Aksi para pedagang tersebut melanggar Peraturan Daerah (Perda) Nomor 1 Tahun 2025 tentang Ketenteraman dan Ketertiban Umum. Regulasi ini secara eksplisit melarang segala bentuk aktivitas perdagangan yang memanfaatkan fasilitas umum seperti trotoar dan badan jalan. Pemerintah Kota Padang menyusun aturan ini untuk menjamin hak-hak masyarakat atas ruang publik yang aman dan nyaman. Ketika Satpol PP Padang tertibkan PKL Pasar Raya, mereka sebenarnya sedang menjalankan amanat undang-undang demi kepentingan bersama.
Dalam pengawasan tersebut, petugas memberikan teguran langsung kepada para pelanggar. Anggota Satpol PP menjelaskan secara detail poin-poin pelanggaran yang para pedagang lakukan. Mereka meminta pedagang segera memindahkan lapak dan barang dagangan ke area yang memang menjadi jatah untuk berjualan. Petugas menghindari tindakan represif dan lebih mengedepankan dialog agar para pedagang memahami dampak negatif dari perbuatan mereka.
Penggunaan badan jalan sebagai tempat berjualan sangat mengganggu kelancaran arus lalu lintas. Kendaraan yang melintas seringkali harus melambat atau bahkan terhenti karena penyempitan lajur jalan akibat lapak pedagang. Kondisi ini merugikan para pengendara yang ingin melintasi kawasan Pasar Raya dengan cepat. Selain itu, pejalan kaki terpaksa turun ke aspal jalan karena pedagang menguasai trotoar sepenuhnya. Situasi ini tentu meningkatkan risiko kecelakaan lalu lintas yang mengancam nyawa.
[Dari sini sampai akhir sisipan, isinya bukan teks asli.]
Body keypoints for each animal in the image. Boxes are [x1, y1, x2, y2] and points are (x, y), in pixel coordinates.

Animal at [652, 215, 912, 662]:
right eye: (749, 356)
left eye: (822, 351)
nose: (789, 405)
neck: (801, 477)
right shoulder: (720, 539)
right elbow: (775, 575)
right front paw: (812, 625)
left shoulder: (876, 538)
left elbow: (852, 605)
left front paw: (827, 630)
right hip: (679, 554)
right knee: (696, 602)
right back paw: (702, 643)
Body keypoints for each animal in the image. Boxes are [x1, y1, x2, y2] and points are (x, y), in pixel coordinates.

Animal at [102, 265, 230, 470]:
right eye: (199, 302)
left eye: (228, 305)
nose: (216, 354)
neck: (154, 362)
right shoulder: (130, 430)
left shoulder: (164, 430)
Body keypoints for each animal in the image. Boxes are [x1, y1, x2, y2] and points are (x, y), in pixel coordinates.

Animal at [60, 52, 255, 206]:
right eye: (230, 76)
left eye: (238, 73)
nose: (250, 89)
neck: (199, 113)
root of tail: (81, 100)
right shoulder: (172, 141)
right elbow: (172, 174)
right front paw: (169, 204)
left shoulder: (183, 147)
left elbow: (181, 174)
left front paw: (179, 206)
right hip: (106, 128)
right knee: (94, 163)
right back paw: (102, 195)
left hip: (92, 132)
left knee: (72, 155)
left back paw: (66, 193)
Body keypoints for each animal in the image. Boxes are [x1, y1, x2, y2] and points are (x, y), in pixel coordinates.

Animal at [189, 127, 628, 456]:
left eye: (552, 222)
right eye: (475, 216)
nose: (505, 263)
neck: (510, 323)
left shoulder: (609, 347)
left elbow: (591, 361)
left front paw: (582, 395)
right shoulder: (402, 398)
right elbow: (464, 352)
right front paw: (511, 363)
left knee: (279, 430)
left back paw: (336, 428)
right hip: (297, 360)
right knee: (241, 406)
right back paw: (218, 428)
Keamanan pedagang itu sendiri juga menjadi perhatian utama pihak kepolisian pamong praja. Berjualan di pinggir jalan raya yang padat kendaraan sangat berisiko bagi keselamatan fisik mereka. Benturan dengan kendaraan bermotor bisa terjadi kapan saja jika pedagang tetap bertahan di lokasi yang tidak semestinya. Melalui upaya Satpol PP Padang tertibkan PKL Pasar Raya, pemerintah berupaya meminimalisir segala bentuk potensi bahaya di lingkungan pasar.
Satpol PP Padang mengimbau seluruh pedagang agar senantiasa menaati aturan yang berlaku. Kepatuhan terhadap zonasi dagang yang telah pemerintah tentukan akan mempermudah koordinasi dan pengawasan. Jika semua pihak mengikuti aturan, maka ketertiban dan kenyamanan kota akan terwujud dengan sendirinya. Petugas mengharapkan para pedagang memiliki kesadaran mandiri tanpa harus menunggu kedatangan petugas patroli setiap hari.
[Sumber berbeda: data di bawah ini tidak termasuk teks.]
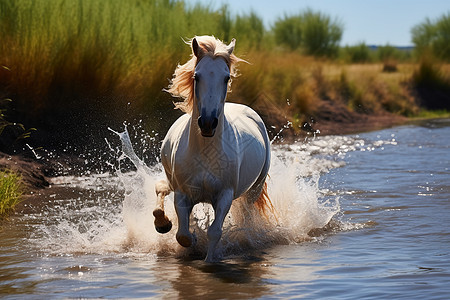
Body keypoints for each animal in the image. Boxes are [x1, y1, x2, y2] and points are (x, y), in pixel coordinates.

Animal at [153, 34, 272, 260]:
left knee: (248, 216)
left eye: (226, 78)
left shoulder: (224, 196)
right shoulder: (183, 194)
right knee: (161, 188)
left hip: (253, 190)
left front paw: (209, 259)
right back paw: (162, 223)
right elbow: (182, 235)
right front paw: (192, 238)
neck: (206, 153)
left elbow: (214, 232)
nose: (208, 123)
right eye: (196, 76)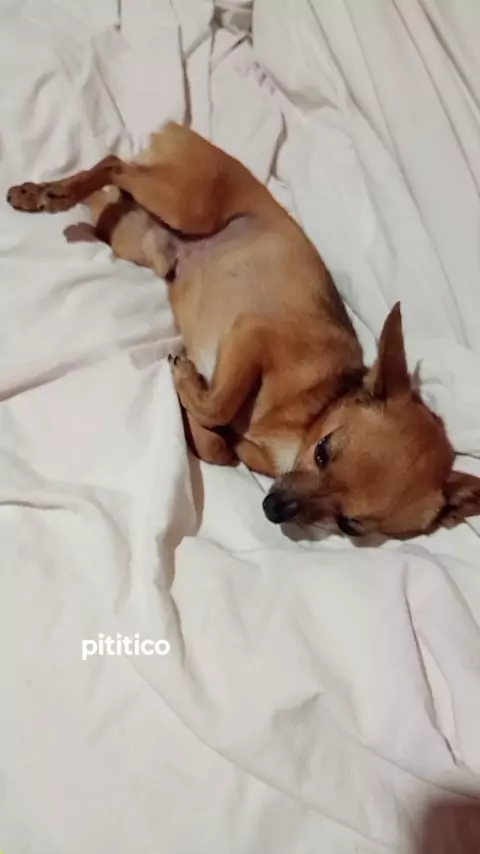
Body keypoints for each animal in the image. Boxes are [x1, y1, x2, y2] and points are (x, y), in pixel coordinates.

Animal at [7, 122, 480, 539]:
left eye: (349, 525)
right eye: (323, 451)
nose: (273, 509)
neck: (313, 410)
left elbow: (219, 448)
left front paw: (193, 419)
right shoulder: (253, 334)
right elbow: (220, 405)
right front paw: (188, 383)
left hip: (134, 236)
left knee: (109, 194)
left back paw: (38, 194)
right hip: (186, 205)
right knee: (114, 164)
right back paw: (52, 194)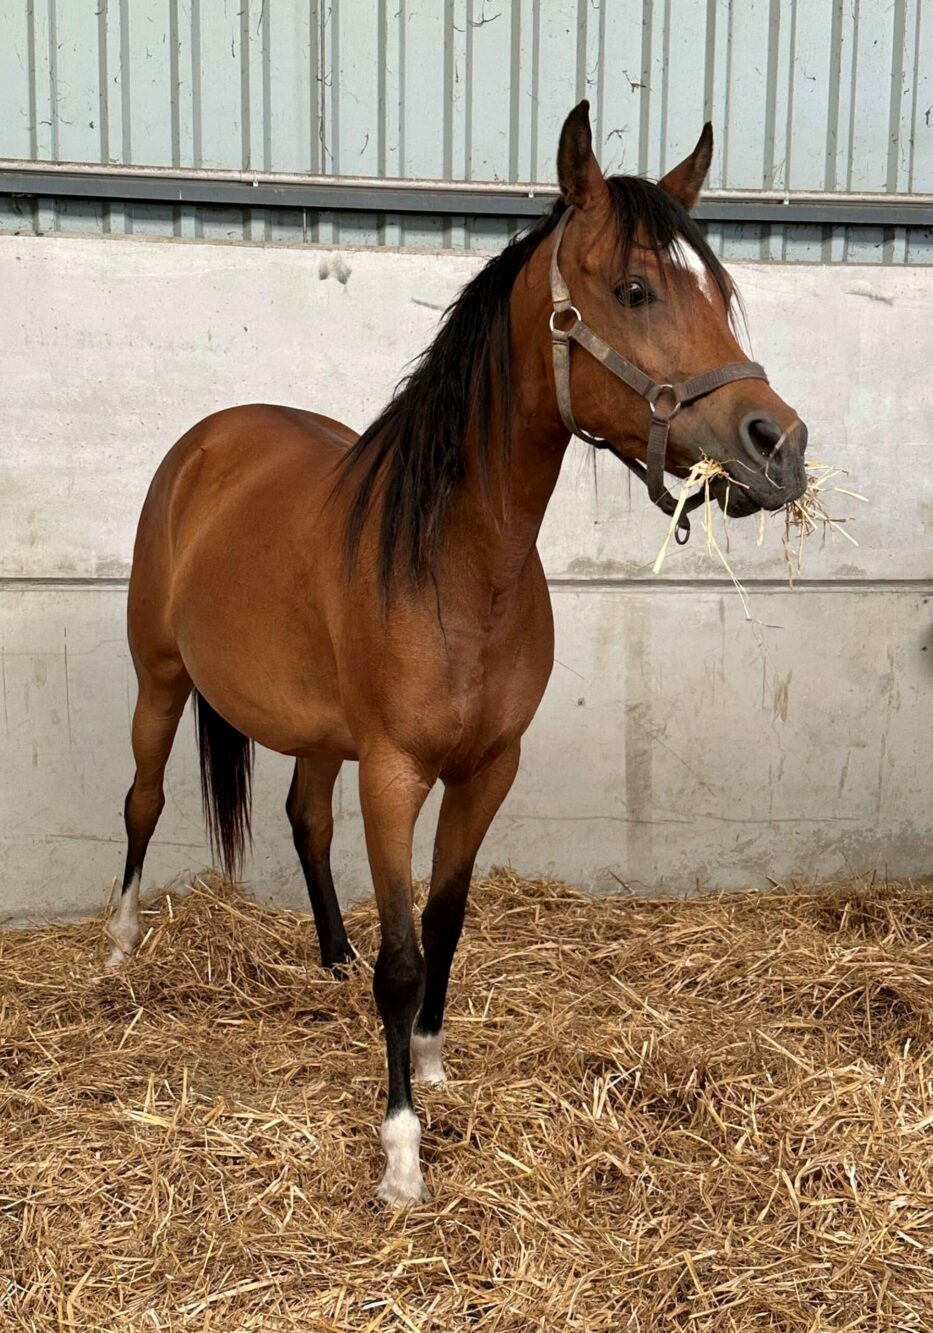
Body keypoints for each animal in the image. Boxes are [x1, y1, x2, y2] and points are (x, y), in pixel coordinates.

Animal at [108, 101, 807, 1206]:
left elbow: (444, 918)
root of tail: (207, 442)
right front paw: (401, 1146)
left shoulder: (487, 768)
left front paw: (430, 1057)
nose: (779, 446)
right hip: (160, 680)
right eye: (636, 288)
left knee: (306, 819)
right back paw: (120, 946)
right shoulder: (396, 773)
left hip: (318, 732)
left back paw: (330, 958)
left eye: (723, 294)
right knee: (142, 800)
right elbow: (402, 953)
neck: (460, 562)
Kerja sama yang baik antara pedagang dan petugas menjadi kunci utama keberhasilan penataan kota. Satpol PP meyakini bahwa lingkungan yang tertib akan mendatangkan lebih banyak pengunjung ke Pasar Raya Padang. Konsumen tentu lebih senang berbelanja di tempat yang rapi, bersih, dan akses jalannya mudah. Oleh sebab itu, tindakan Satpol PP Padang tertibkan PKL Pasar Raya merupakan bagian dari strategi besar untuk memajukan ekonomi kerakyatan secara sehat.